Hackers Extort US School Districts Following PowerSchool Data Breach, Original Ransom Paid

• U.S. school districts are being extorted following the December 2024 PowerSchool data breach.
• Cybercriminals leverage sensitive student information from the breach to demand ransoms.
• PowerSchool admitted to paying a ransom to the hackers responsible for the original breach.

Several U.S. school districts recently faced extortion attempts. The attacks leverage stolen data obtained from PowerSchool, a California-based educational software and cloud services provider. 

On Wednesday, PowerSchool confirmed that threat actors had contacted several school districts, attempting to extort them by exploiting the stolen data, according to Reuters. 

To mitigate potential harms, PowerSchool admitted to paying a ransom to the hackers responsible for the original breach. 

PowerSchool, which serves over 60 million students globally, disclosed details of a significant data breach in December 2024. The breach exposed sensitive student information, including names, contact information, dates of birth, Social Security numbers, and limited medical alert data.

The company justified this decision by citing the best interests of its customers and student communities, stating that the hackers provided "assurances and evidence" that the stolen data would be deleted.

Despite PowerSchool's disclosure, the exact extent of the current extortion attempts remains unclear. Sources indicate that at least four school districts have been directly targeted, though their locations have not been specified. 
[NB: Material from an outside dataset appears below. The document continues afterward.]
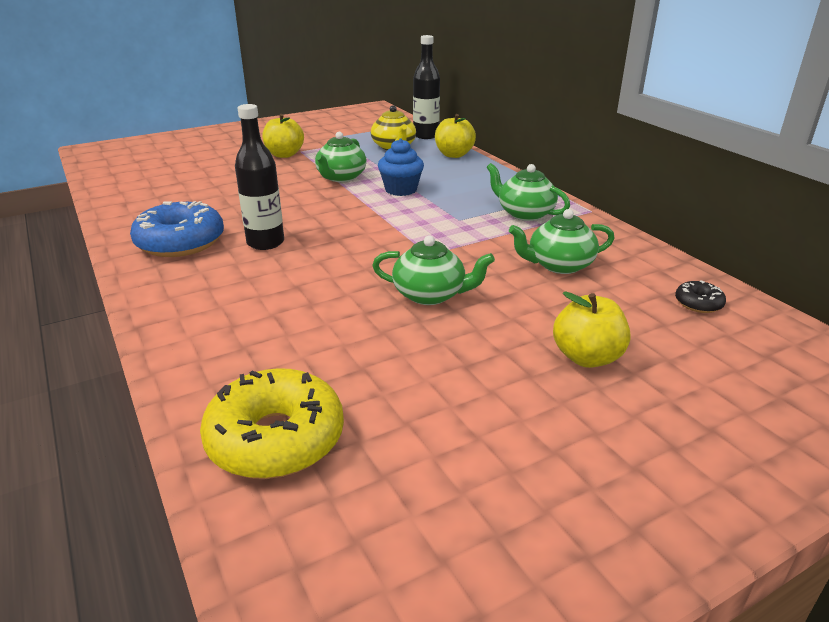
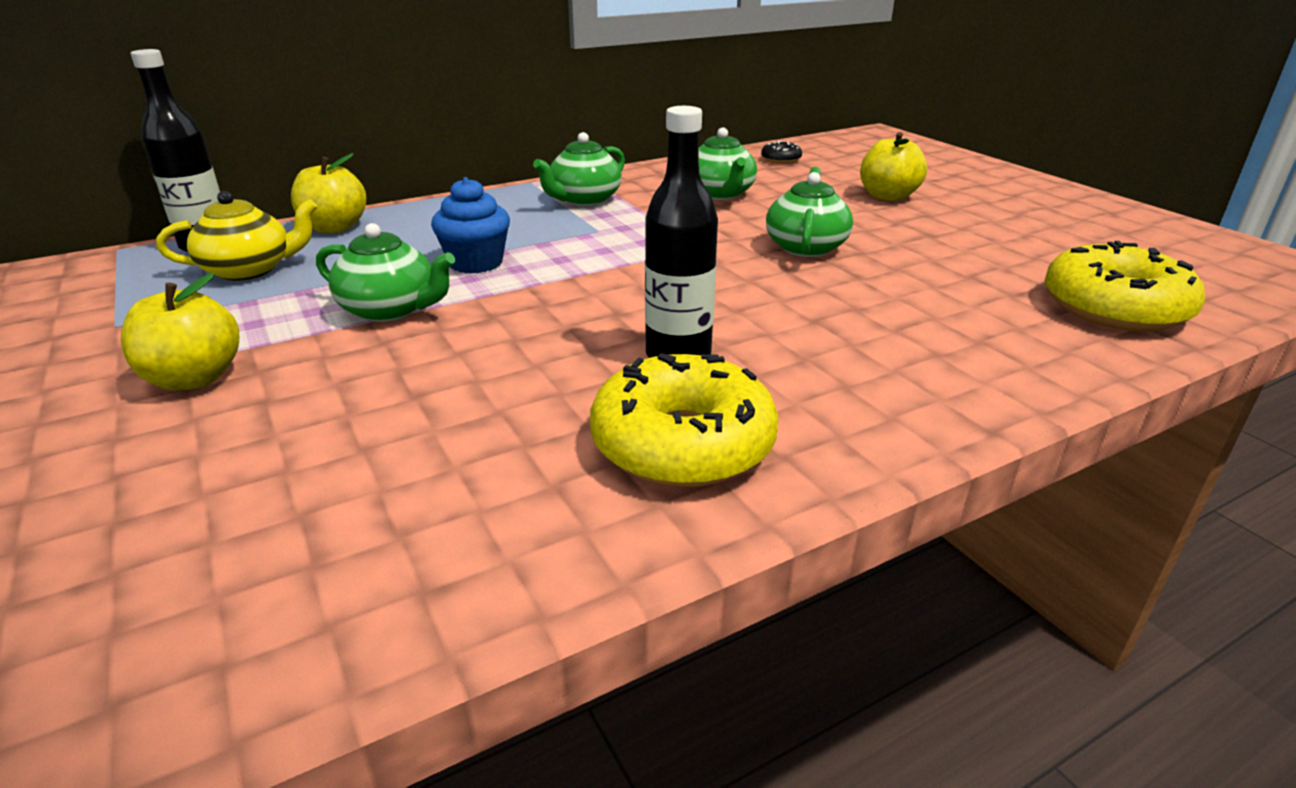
camera: 90 degrees left, 0 degrees up
(180, 242) = (682, 443): blue donut -> yellow donut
It has not been confirmed if the hackers behind the original breach are also responsible for the extortion attempts. 

Last year, Highline Public Schools was the victim of an unclaimed cyberattack that suspended all school activities. Pembina Trails School Division was also hit by Rhysida Ransomware, and the stolen data ended up for sale on a breach forum.

Recently, a new Fog ransomware variant was discovered to target US sectors, 80% of them being in education. Threat actors were able to access victim environments by leveraging compromised VPN credentials.

According to Verizon’s 2024 Data Breach Investigations Report, the educational services sector faced a significant threat from malware, hacking, and social engineering, with incidents in 2023 reaching 1,780, of which 1,537 involved confirmed data disclosure.